I'm amazed at how many Australians have not heard of - or perhaps forgotten - some of the most quintessential Australian movies - or have I become more Australian than the quintessential Australian?
"The Shiralee", based on D'Arcy Niland's book by the same name, is one such movie. It's the story of the itinerant rural worker Macauley - sometimes described as a 'swagman' or 'swaggie' - who suddenly finds himself taking responsibility for his child. Having returned from 'walkabout', he finds his wife entwined in the arms of another, and so he takes his four-year-old daughter, Buster, with him. The child is the 'shiralee', an Aboriginal word meaning 'burden'. In their time together, father and daughter explore new depths of understanding and bonding. The barren landscapes of the outback are central to the swagman's love for his country and provide a backdrop to the richness of his developing relationship with Buster.
Of course, there's nothing like curling up with D'Arcy Niland's book ...

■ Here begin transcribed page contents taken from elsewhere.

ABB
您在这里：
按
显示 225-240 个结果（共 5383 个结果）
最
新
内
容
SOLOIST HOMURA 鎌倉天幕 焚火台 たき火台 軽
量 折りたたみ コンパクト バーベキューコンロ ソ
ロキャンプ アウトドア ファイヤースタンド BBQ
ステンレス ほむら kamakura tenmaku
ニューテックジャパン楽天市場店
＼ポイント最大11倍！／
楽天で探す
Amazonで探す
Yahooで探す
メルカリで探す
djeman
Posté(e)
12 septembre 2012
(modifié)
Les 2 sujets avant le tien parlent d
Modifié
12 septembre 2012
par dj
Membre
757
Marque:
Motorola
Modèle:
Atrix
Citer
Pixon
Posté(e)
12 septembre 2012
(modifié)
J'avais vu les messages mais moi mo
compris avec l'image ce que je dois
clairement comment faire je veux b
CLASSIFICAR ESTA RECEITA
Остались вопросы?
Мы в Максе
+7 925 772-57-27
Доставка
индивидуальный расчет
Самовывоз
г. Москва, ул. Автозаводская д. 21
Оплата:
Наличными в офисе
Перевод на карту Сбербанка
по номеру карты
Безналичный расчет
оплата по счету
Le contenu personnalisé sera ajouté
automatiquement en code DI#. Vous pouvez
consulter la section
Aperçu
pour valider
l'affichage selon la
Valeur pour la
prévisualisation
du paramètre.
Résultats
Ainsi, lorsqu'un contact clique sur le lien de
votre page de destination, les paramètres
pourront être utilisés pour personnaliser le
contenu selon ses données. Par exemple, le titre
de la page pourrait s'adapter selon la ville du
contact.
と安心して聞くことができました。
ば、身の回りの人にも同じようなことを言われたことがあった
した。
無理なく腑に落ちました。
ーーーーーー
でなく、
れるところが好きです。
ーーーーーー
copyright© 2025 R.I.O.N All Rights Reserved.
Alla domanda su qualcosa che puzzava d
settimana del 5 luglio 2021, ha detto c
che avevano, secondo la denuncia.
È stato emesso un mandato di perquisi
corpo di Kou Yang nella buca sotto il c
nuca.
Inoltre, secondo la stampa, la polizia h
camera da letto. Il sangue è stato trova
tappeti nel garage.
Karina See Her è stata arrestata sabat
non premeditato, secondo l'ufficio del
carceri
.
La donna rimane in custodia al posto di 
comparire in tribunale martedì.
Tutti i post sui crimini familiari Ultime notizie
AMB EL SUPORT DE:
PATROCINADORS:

"... an extra shake-down. If he put it on on the ground it didn't walk away. He didn't have to wash it and comb its hair. It never had to have its buttons done up. It was never the burden to slow him down." To continue reading the book online, click here
... but if you're more visually than cerebrally inclined, you'll find both the 1957 movie version with Peter Finch and the 1987 remake with Bryan Brown very faithful screen adaptations of this wonderful book.
To my friend in Cairns: watch it while you are marooned by the raging floodwaters and as you chew on your Tim Tams and baked beans - not all at the same time, I hope! - which was all that you could find after the usual panic-buying had set in. With that kind of diet you won't run out of the other item that's on any panic-buyer's shopping list: toilet paper.
Down here it's going to be a heatwave, and I'm off to another medical appointment in Moruya. It's now the only social life I have these days.